_Excerpt provided:_
DTA Benefits and Employment Services: small and big picture update

Every month Homes for Families hosts a Community Meeting where we create space for all of our partners: families experiencing homelessness, front line shelter staff, policymakers and advocates to come together to discuss and learn about issues our network has identified as important.

At our last Community Meeting we had a presentation from the Department of Transitional Assistance (DTA) with some valuable updates on changes in service delivery, new supports and ongoing programs for recipients of Transitional Aid to Families with Dependent Children (TAFDC: cash benefits). We also had an eye-opening presentation by Deborah Harris from Massachusetts Law Reform Institute (MLRI) that illustrated some stark statistics showing that many more families in MA are living in deep poverty than are receiving cash benefits. This post will offer some of the highlights from our meeting with links to materials and next steps.

_Job 1:_
Retype the post on DTA services word for word, everything from "Every month Homes" down to "identified as important.".
The post and the rows come from unrelated sources.

_Saved entries:_
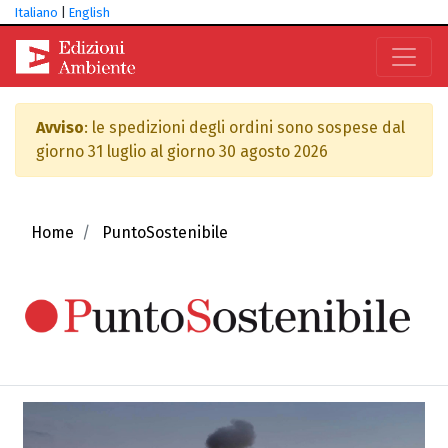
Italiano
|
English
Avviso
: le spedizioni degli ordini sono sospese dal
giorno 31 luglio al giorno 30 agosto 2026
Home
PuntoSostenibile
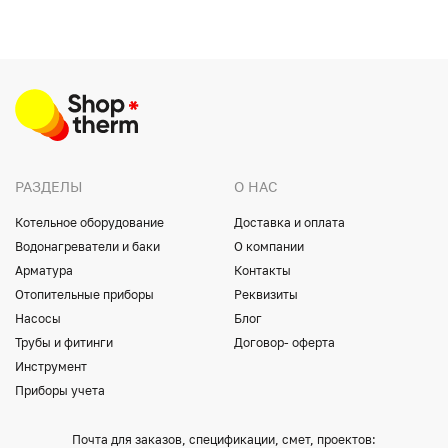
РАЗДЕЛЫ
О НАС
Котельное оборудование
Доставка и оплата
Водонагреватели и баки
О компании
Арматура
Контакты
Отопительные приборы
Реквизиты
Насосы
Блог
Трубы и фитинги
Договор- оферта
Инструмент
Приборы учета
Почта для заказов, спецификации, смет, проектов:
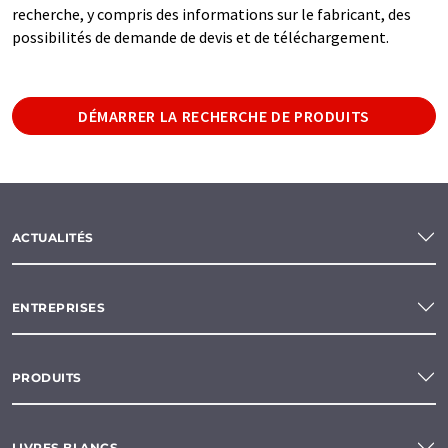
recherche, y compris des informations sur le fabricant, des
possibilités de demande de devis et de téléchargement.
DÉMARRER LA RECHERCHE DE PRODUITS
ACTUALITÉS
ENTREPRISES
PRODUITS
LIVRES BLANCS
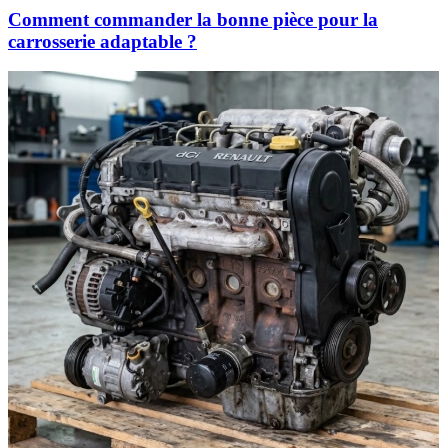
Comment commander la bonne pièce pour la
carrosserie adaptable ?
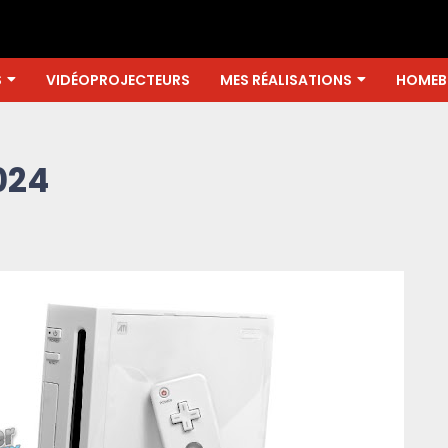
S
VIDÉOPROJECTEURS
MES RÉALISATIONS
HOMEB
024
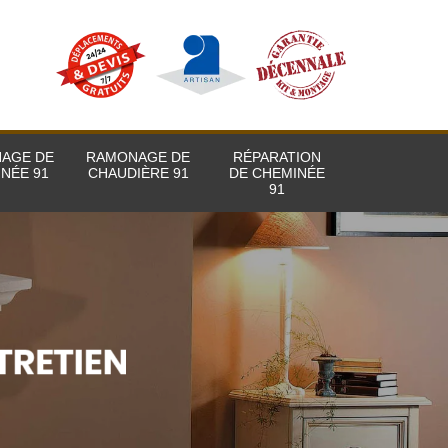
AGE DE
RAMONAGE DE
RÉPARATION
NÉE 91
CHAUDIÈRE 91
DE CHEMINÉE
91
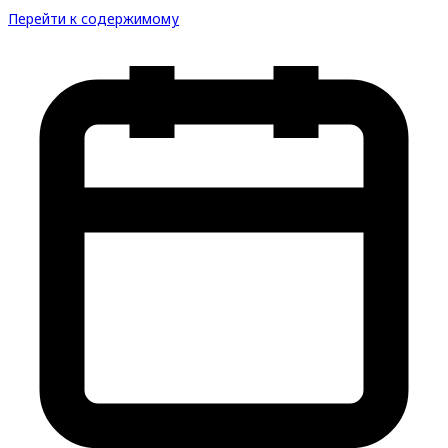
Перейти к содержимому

_Job 2:_
Echo the saved entry rows line for line without changes, leaving out the pictures.

_Exercise response 1:_
Every month Homes for Families hosts a Community Meeting where we create space for all of our partners: families experiencing homelessness, front line shelter staff, policymakers and advocates to come together to discuss and learn about issues our network has identified as important.

_Exercise response 2:_
Italiano
|
English
Avviso
: le spedizioni degli ordini sono sospese dal
giorno 31 luglio al giorno 30 agosto 2026
Home
PuntoSostenibile
РАЗДЕЛЫ
О НАС
Котельное оборудование
Доставка и оплата
Водонагреватели и баки
О компании
Арматура
Контакты
Отопительные приборы
Реквизиты
Насосы
Блог
Трубы и фитинги
Договор- оферта
Инструмент
Приборы учета
Почта для заказов, спецификации, смет, проектов:
recherche, y compris des informations sur le fabricant, des
possibilités de demande de devis et de téléchargement.
DÉMARRER LA RECHERCHE DE PRODUITS
ACTUALITÉS
ENTREPRISES
PRODUITS
LIVRES BLANCS
Comment commander la bonne pièce pour la
carrosserie adaptable ?
S
VIDÉOPROJECTEURS
MES RÉALISATIONS
HOMEB
024
AGE DE
RAMONAGE DE
RÉPARATION
NÉE 91
CHAUDIÈRE 91
DE CHEMINÉE
91
Перейти к содержимому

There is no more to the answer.